Diabetes: 10 ways to stay healthy
Diabetes care is a lifelong responsibility, and it’s up to you to take the initiative! If you adopt healthy habits now, you can help prevent or minimize complications.
1. Check your blood sugar.
Managing your blood sugar (“glucose”) is the most important thing you can do to prevent long-term complications of diabetes. Keeping your blood sugar within a healthy range is the best way to reduce your risk of eye disease, kidney disease, blood vessel and nerve damage.
You may be able to manage your blood sugar through diet and exercise, or through a combination of diet, exercise and medications. If your blood sugar is too high or too low, talk to your doctor and dietitian now about how to get it back in control.
2. Have a yearly physical.
In addition to regular checkups to monitor your diabetes, have a general physical exam once a year. Since your doctor knows you have diabetes, he or she will check your blood pressure, cholesterol, kidney function, nerve function and other important factors.
3. Get a yearly eye exam.
Going to an eye doctor every year for a dilated eye exam will help you catch diabetes-related vision problems early and when they’re treatable. If you have poorly controlled diabetes, high blood pressure, kidney disease or elevated cholesterol, you may need to see your eye doctor more than once a year.
4. See your dentist twice a year.
This tip is important for everyone, but especially for people with diabetes. High blood sugar can damage your immune system, which limits your ability to fight off bacteria and viruses. Your mouth contains lots of bacteria, so having your teeth and gums cleaned and examined by a professional every six months can help prevent infections.
5. Keep your vaccinations up to date.
Vaccinations aren’t just for kids and pets! Staying up to date on vital vaccinations can help you avoid serious diabetes complications. Important vaccinations include:
- An annual flu shot - No matter how old you are, if you have diabetes you’re more likely to get the flu than people who don’t have diabetes. Additionally, people with diabetes are more likely to develop serious complications from the flu, such as diabetic ketoacidosis (DKA) and hyperosmolar syndrome.
- Pneumonia vaccine - Most doctors recommend a one-time pneumonia vaccine for people with diabetes. If you have complications from your diabetes, you may need a booster. Ask your doctor if you have questions.
- Tetanus vaccine - Staying up to date with your tetanus shot and boosters can help prevent disease.
- You should also ask your doctor about vaccinations for hepatitis B and C. Talk to your doctor to find out about any other important vaccinations.
6. Don’t smoke.
People with diabetes who smoke are more likely to die of heart disease, stroke and other diseases than are nonsmokers with diabetes. Smoking narrows your arteries, increases your risk of nerve damage and kidney disease, and further impairs your immune system. If you don’t smoke, don’t start. If you do smoke, talk to your doctor about quitting or call the Tennessee Tobacco QuitLine at 1-800-QUIT-NOW.
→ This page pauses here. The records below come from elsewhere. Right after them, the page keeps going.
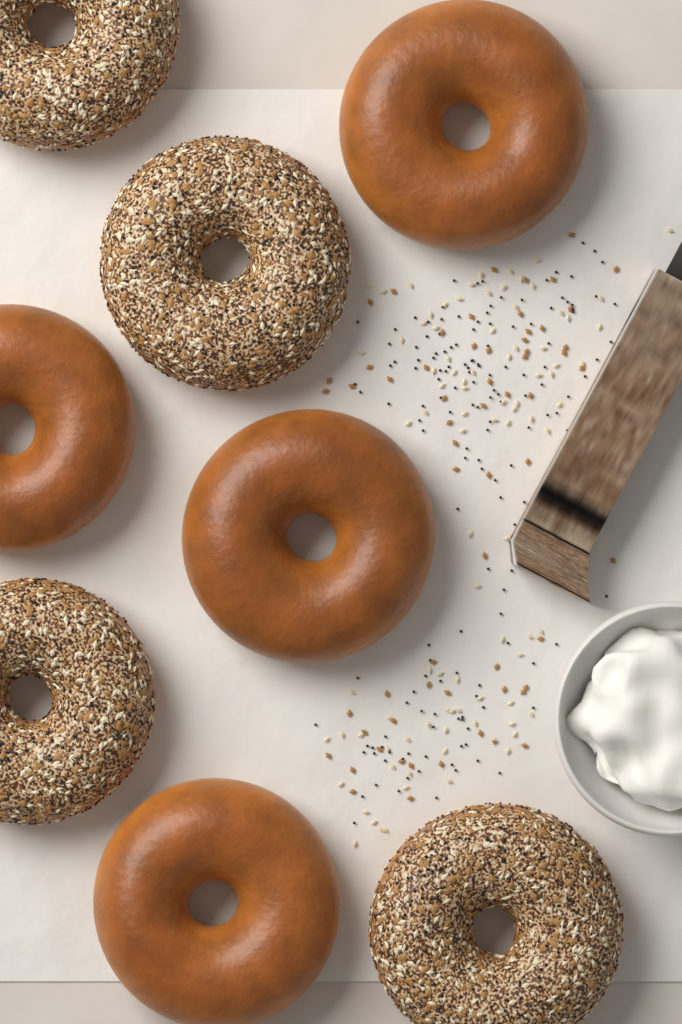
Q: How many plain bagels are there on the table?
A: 4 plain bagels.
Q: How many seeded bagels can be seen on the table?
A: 4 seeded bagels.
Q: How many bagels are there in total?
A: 8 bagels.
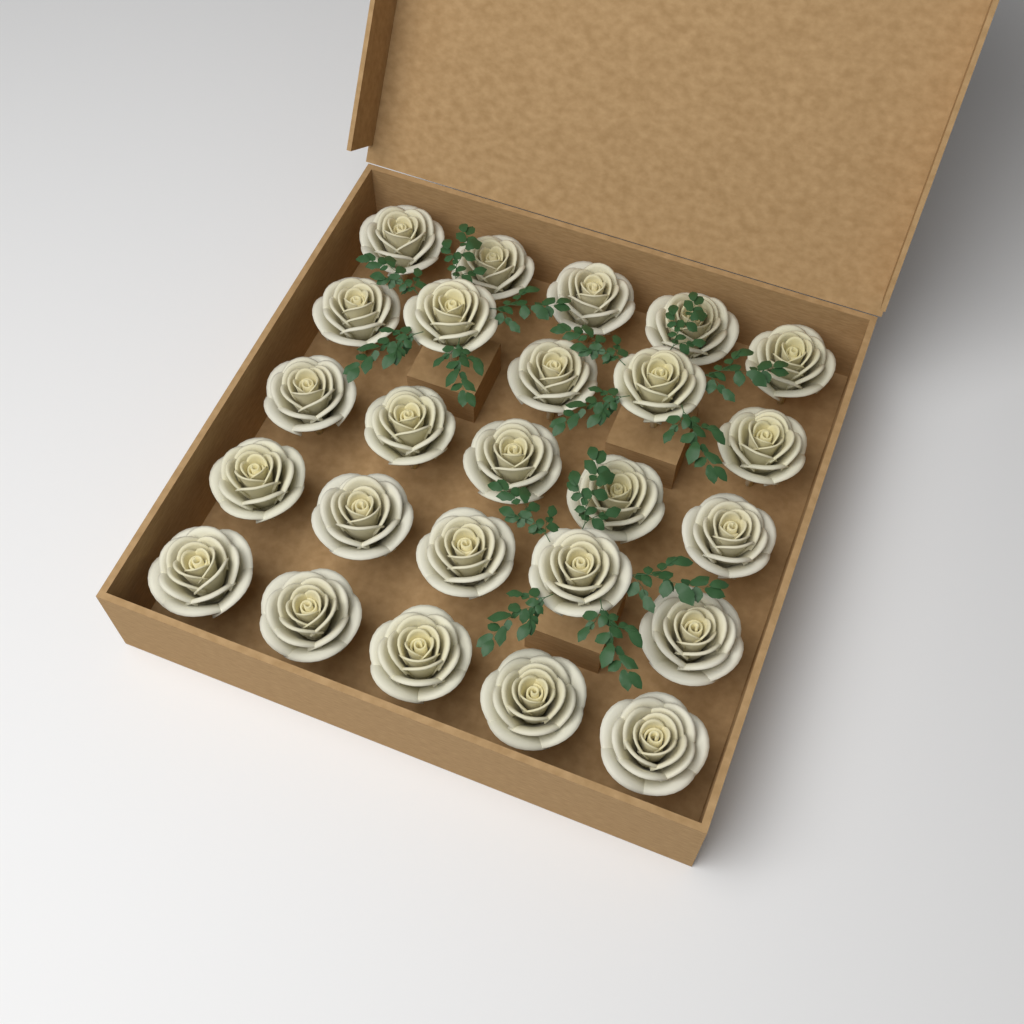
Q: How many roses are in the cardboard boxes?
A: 25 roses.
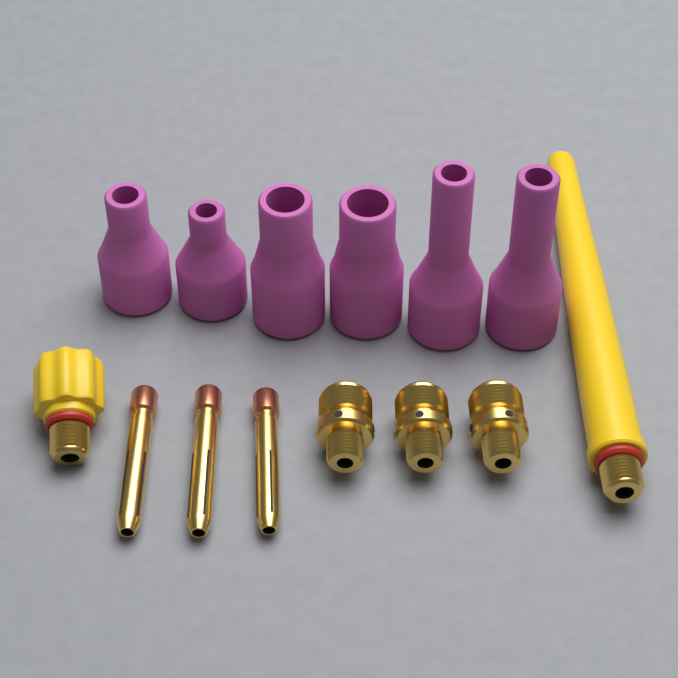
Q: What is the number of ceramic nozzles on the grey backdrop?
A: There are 6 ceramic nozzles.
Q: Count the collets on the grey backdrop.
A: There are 3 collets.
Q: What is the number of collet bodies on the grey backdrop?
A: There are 3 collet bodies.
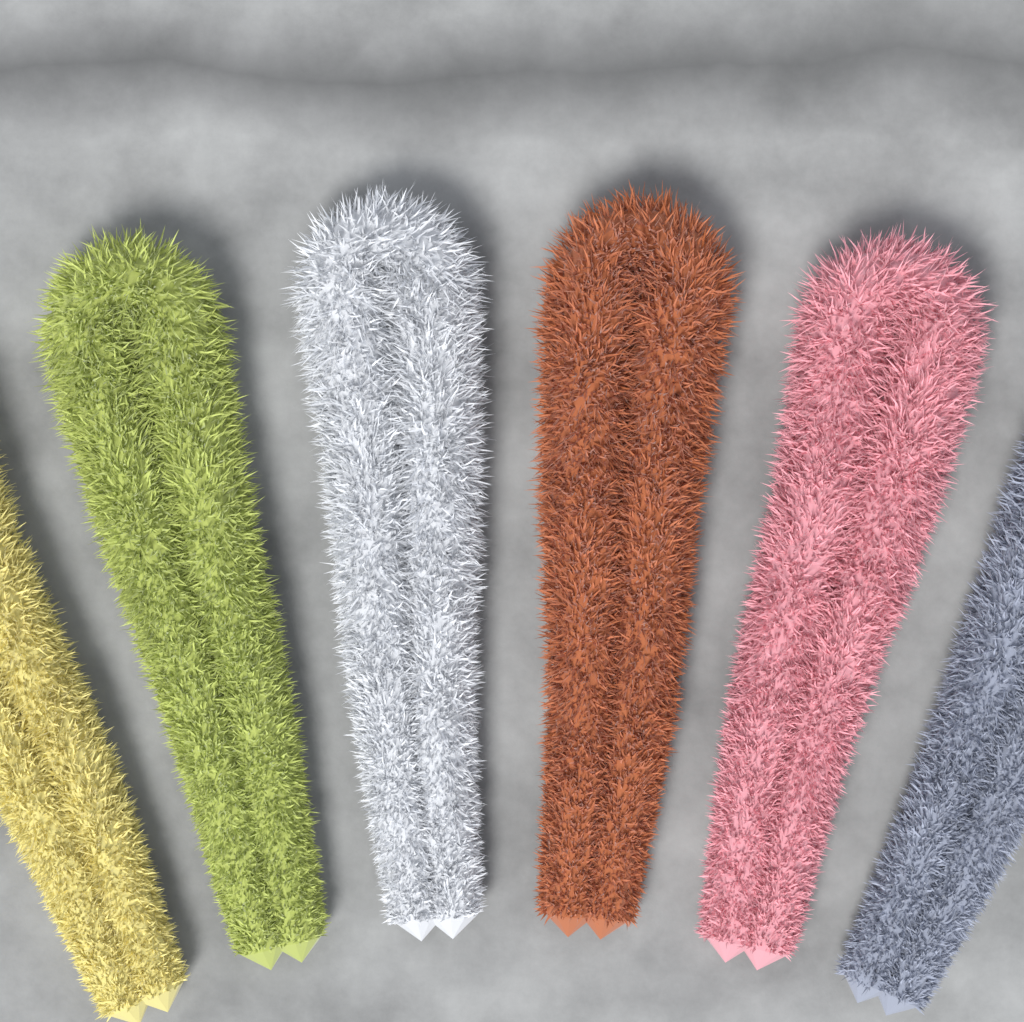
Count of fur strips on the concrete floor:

7. Check your blood pressure.
Like diabetes, high blood pressure can damage your blood vessels. When these two conditions are combined, they can lead to a heart attack, stroke or other life-threatening conditions.
Eating healthier and exercising can help you reduce blood pressure. Reducing salt (“sodium”) in your diet and limiting your alcohol intake also help keep your blood pressure in check.
8. Take care of your feet.
Diabetes can damage the network of nerves in your feet (“neuropathy”), reducing the feeling of pain. This means you can develop a sore or blister without even realizing it. Diabetes can also narrow the arteries, reducing blood flow to your feet. With less blood to nourish the tissues in your feet, it’s harder for sores to heal. An unnoticed cut or sore can quickly develop into a larger problem.
Examine your feet visually every day for cuts, blisters, red spots, fungal toenails and swelling. Make sure your doctor gives you a thorough foot examination during your physical exams, and see your healthcare provider immediately if you have foot problems.
9. Manage stress.
It’s easier said than done, but lowering stress levels can help you stay healthier. Stress can increase your blood sugar by increasing your body’s production of hormones that block insulin. If you’re under a lot of stress, you’ll have a harder time taking care of yourself and managing your diabetes. If you are having trouble managing stress, talk to your doctor.
10. Know your ABC numbers.
ABC stands for A1C, Blood pressure and Cholesterol. All of these factors can impact your health, and you need to know your numbers to keep them in control. Talk with your health care provider about your ABC goals.
Take charge of your health! Make sure you follow your diabetes food plan, including foods that have less salt and fat, be active every day and take your medications as directed by your healthcare provider. Work closely with your health care team to make sure that you have the tools you need to stay healthy.
Remember, no one has a greater stake in your health than you!